No, he would think no more of the first eleven. His place was on the second. But on the second he would do something worth doing. He would play his game to the end, without shirking or shrinking, to the best of his ability in the place where he was put. And the second eleven should be a good eleven, as far as he could make it, or help others to make it!

Full of a new purpose, Wolcott seized his cap and hurried over to Durand’s room. Durand was writing names on a sheet of paper.

“Hello!” said Durand, “did you meet Dave?”

“Dave? No! Why?”

“He’s just been in here. He was going over to see you. He wants us to brace up the second.”

Wolcott uttered an exclamation. “That’s just what I was going to talk with you about.”

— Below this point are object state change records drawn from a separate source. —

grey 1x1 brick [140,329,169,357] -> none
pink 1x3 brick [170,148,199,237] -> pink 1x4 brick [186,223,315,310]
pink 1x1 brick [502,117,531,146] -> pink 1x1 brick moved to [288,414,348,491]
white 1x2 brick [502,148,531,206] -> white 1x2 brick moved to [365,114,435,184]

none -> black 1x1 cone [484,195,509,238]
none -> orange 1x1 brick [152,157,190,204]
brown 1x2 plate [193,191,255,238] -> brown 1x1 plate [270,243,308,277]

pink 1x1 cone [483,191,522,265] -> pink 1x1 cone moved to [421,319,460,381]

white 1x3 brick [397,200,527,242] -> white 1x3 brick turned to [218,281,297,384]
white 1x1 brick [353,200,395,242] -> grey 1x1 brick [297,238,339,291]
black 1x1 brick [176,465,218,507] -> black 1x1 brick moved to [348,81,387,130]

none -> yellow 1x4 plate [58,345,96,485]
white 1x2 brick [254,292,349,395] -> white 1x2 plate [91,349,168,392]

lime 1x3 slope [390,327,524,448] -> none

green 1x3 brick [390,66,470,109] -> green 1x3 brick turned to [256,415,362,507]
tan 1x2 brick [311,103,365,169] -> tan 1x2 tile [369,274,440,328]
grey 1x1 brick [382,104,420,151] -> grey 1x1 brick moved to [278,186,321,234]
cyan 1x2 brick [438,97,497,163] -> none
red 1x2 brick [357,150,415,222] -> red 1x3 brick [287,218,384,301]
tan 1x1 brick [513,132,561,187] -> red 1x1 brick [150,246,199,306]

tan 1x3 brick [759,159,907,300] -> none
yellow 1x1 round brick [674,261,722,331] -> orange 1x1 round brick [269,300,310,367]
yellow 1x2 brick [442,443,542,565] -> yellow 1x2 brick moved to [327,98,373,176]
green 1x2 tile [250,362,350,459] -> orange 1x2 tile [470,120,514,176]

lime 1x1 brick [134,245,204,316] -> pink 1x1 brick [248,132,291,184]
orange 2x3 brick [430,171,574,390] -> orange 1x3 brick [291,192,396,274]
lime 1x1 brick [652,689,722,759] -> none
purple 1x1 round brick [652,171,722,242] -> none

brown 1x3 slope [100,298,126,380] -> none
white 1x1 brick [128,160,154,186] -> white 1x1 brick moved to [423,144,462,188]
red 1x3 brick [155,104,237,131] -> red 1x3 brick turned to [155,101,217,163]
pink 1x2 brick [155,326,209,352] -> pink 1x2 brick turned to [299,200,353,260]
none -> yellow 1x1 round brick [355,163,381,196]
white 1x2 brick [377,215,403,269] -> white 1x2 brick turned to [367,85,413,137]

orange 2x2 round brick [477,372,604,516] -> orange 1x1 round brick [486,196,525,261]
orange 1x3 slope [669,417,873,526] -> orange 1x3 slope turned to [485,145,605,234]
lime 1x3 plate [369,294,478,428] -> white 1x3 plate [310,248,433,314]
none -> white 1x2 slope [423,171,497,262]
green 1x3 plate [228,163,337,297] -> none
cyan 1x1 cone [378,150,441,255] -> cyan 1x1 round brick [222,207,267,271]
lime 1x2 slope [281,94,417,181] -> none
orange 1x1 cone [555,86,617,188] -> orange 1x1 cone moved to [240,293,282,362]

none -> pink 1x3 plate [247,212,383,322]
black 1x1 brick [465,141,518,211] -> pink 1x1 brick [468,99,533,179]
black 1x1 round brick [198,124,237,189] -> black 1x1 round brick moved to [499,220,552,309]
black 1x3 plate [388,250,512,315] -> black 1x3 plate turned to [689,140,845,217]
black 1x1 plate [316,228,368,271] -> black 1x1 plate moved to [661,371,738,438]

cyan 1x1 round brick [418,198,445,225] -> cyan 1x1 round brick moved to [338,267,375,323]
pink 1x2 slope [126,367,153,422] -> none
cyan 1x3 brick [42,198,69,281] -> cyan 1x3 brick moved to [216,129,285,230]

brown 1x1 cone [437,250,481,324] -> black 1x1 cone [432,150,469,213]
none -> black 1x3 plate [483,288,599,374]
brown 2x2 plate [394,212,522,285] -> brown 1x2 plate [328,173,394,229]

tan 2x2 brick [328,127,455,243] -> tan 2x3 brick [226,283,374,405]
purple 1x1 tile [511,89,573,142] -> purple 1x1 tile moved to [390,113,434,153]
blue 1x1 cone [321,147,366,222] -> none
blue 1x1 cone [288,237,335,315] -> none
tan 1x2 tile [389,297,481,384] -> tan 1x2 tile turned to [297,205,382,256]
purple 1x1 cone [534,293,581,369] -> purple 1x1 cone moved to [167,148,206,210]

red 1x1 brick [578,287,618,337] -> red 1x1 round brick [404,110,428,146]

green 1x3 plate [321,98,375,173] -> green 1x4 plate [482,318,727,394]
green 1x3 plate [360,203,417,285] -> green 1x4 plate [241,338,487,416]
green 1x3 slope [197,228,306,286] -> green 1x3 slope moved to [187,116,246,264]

“Dave says we’re of no use, and we can’t deny it. He’s given me a free hand to get out the best team we can. What do you think of this combination?” And he read his list of names.

On the following day there were some new faces on the second. Kraus was put to running laps on the track, and into the centre went Scates, a burly White Mountain villager who had never touched a football until he arrived in Seaton that September. They planted him in the line, told him that the opposite centre was his personal enemy, bade him stand like a rock, put the ball back when required, and then pile into his enemy as if he were pushing a log into the Androscoggin. When the other side had the ball, he was to smash through and get it. Milliken, a big Pennsylvanian who had been vainly trying to stop Laughlin, was pulled out of his position and set to bucking the line. The practice that afternoon was lively, if nothing else.

The next day was Saturday, and the Bates College team appeared for their annual game. Wolcott lounged at the side-lines in football clothes with the rest of the big squad, on the extremely small possibility that a sufficient number of accidents would occur to bring him into the game. As the substitutes lounged, they watched and commented.